Staying with the Impasse

Gestalt therapy's willingness to stay with anxiety rather than rushing to eliminate it represents another distinctive feature. Laura Perls spoke of "de-automatising secondary automatisms", in layperson's terms that means staying with seemingly insoluble conflicts and exploring every available detail rather than quickly applying techniques to make anxiety disappear. When a client reaches an impasse, frozen between the safety of old patterns and the terror of change, many therapeutic approaches may intervene to move them past this stuck point as quickly as possible.

Gestalt however, recognises the impasse as precisely where the most important work happens. By exploring the muscular tensions, the held breath, the desensitisation, the rationalisations, and the investment in the status quo, the client gradually develops awareness of how they're maintaining their own paralysis. This isn't done through interpretation but through experiments: "Stay with that tension in your chest. What does it want to do? What would happen if you let yourself breathe fully?" With increasing awareness comes resensitisation and remobilisation. Alternatives become possible. The impasse transforms into a present problem the client can take responsibility for and work with.
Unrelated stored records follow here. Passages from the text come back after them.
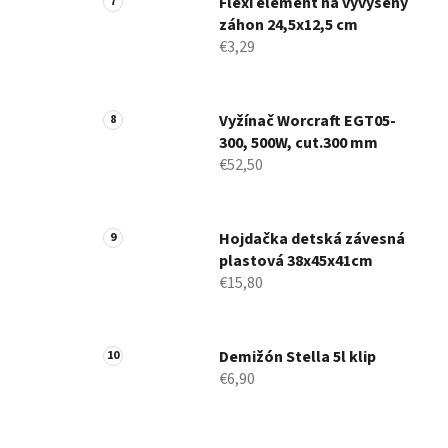
Flexi element na vyvýšený
záhon 24,5x12,5 cm
€3,29
Vyžínač Worcraft EGT05-
300, 500W, cut.300 mm
€52,50
Hojdačka detská závesná
plastová 38x45x41cm
€15,80
Demižón Stella 5l klip
€6,90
The Therapeutic Relationship as Experiment in Contact

Rather than the therapist remaining a neutral observer or expert diagnostician, Gestalt therapy recognises the therapeutic relationship itself as the primary vehicle for change. The therapist meets the client at the contact boundary, using their own awareness and bodily experience as information about the field. When a therapist notices their chest tightening or a sense of caution arising while with an anxious client, this awareness becomes part of understanding what's happening between them.

This authentic contact provides something crucial: a relationship where the client can experiment with leaving confluence without catastrophic consequences. For example a Gestalt therapist working with an obsessive-compulsive client might gradually introduce the experience of not knowing what would happen next in therapy. Through playful experimentation the client might learn experientially that uncertainty can be tolerated, even enjoyed. The therapy sessions themselves became experiments in what Laura Perls called "living with uncertainty without anxiety."

Supporting the Growing Edge

The ultimate goal of Gestalt therapy with anxiety isn't symptom elimination but the development of what Perls called "that degree of integration that facilitates its own development." The client learns to recognise anxiety as a signal that they're at the growing edge, the place where one foot stands on familiar ground and the other reaches into the unknown. Perls spoke openly about learning to maintain excitement while wobbling at this edge, acknowledging the awkwardness and embarrassment while trusting that these feelings signal creative possibility rather than danger.

This reframing can be profound, anxiety isn't pathology to be cured but a developmental signal indicating that confluence is breaking and real contact is becoming possible. The therapeutic work provides the support, through breathing, awareness, and relationship, that allows the person to tolerate this transition. As support increases, anxiety transforms. What was paralysing anxiety becomes manageable discomfort, then curious excitement, then the energised engagement that characterises genuine contact with life.

What makes Gestalt therapy distinctive in working with anxiety is its refusal to treat anxiety as simply something wrong that needs fixing. By understanding anxiety as meaningful information about boundary organisation, staying with present experience rather than rushing to interpretation, using the therapeutic relationship as a ground for experimenting with contact, and supporting the development of orientation and awareness rather than merely eliminating symptoms, Gestalt therapy offers a path toward transformation rather than just management. The goal isn't an anxiety-free life, an impossible and perhaps undesirable aim but the development of sufficient support and contact functions that anxiety no longer paralyses but instead signals the creative edge where growth becomes possible.

Further Reading
Perls, L. (1992). Living at the Boundary: Collected Works of Laura Perls (J. Wysong, Ed.). Highland, NY: Gestalt Journal Press.